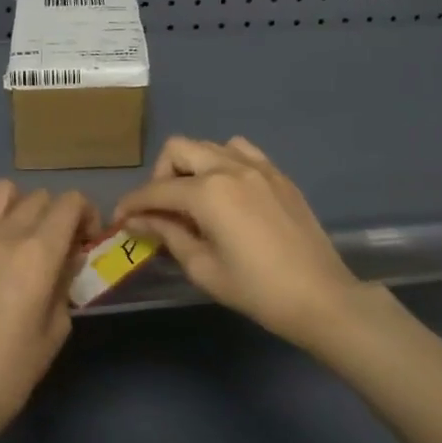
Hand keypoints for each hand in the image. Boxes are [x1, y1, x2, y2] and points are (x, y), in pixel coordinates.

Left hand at [0, 180, 97, 439]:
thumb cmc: (14, 368)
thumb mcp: (59, 327)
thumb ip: (66, 280)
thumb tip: (68, 256)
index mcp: (40, 253)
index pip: (72, 203)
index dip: (85, 215)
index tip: (83, 240)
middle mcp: (6, 233)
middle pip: (41, 197)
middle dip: (55, 217)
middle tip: (52, 247)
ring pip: (4, 190)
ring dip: (18, 206)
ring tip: (15, 233)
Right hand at [113, 136, 359, 350]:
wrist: (321, 297)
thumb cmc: (257, 290)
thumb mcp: (203, 268)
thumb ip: (168, 235)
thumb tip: (138, 220)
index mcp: (208, 192)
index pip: (157, 189)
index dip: (132, 203)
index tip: (120, 219)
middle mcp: (230, 167)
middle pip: (179, 149)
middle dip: (160, 175)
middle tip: (161, 208)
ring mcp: (258, 166)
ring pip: (209, 145)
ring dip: (193, 165)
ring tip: (195, 199)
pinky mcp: (278, 174)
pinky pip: (241, 151)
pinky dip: (223, 162)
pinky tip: (227, 191)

Aim of the exercise:
Give the count of lines in the listing that hold the word "hand", with no other text.

Answer to this problem:
3